Collected data:
╭──

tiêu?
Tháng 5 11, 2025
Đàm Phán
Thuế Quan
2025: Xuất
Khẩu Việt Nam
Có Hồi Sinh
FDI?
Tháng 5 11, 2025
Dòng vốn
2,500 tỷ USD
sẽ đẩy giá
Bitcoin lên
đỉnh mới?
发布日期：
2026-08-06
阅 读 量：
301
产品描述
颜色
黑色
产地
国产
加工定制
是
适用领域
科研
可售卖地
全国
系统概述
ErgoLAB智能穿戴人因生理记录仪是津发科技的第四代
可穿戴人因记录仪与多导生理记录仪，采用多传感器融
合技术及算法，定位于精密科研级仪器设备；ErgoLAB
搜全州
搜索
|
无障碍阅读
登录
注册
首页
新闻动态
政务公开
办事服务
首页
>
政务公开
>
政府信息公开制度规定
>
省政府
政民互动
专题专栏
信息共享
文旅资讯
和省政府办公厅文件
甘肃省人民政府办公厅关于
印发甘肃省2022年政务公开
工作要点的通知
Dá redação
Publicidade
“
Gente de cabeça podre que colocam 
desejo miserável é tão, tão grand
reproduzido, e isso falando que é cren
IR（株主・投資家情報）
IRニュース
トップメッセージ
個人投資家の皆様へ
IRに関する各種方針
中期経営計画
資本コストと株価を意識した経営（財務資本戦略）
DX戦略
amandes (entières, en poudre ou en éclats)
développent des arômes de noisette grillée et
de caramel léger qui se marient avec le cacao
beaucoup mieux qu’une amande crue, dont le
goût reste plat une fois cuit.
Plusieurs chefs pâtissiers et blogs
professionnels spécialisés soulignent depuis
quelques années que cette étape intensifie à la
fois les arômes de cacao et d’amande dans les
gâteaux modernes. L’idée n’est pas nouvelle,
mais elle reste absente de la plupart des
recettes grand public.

╰──

To do:
The answer must consist of every line from the entries that holds the string "reste".

Response for this exercise:
goût reste plat une fois cuit.
mais elle reste absente de la plupart des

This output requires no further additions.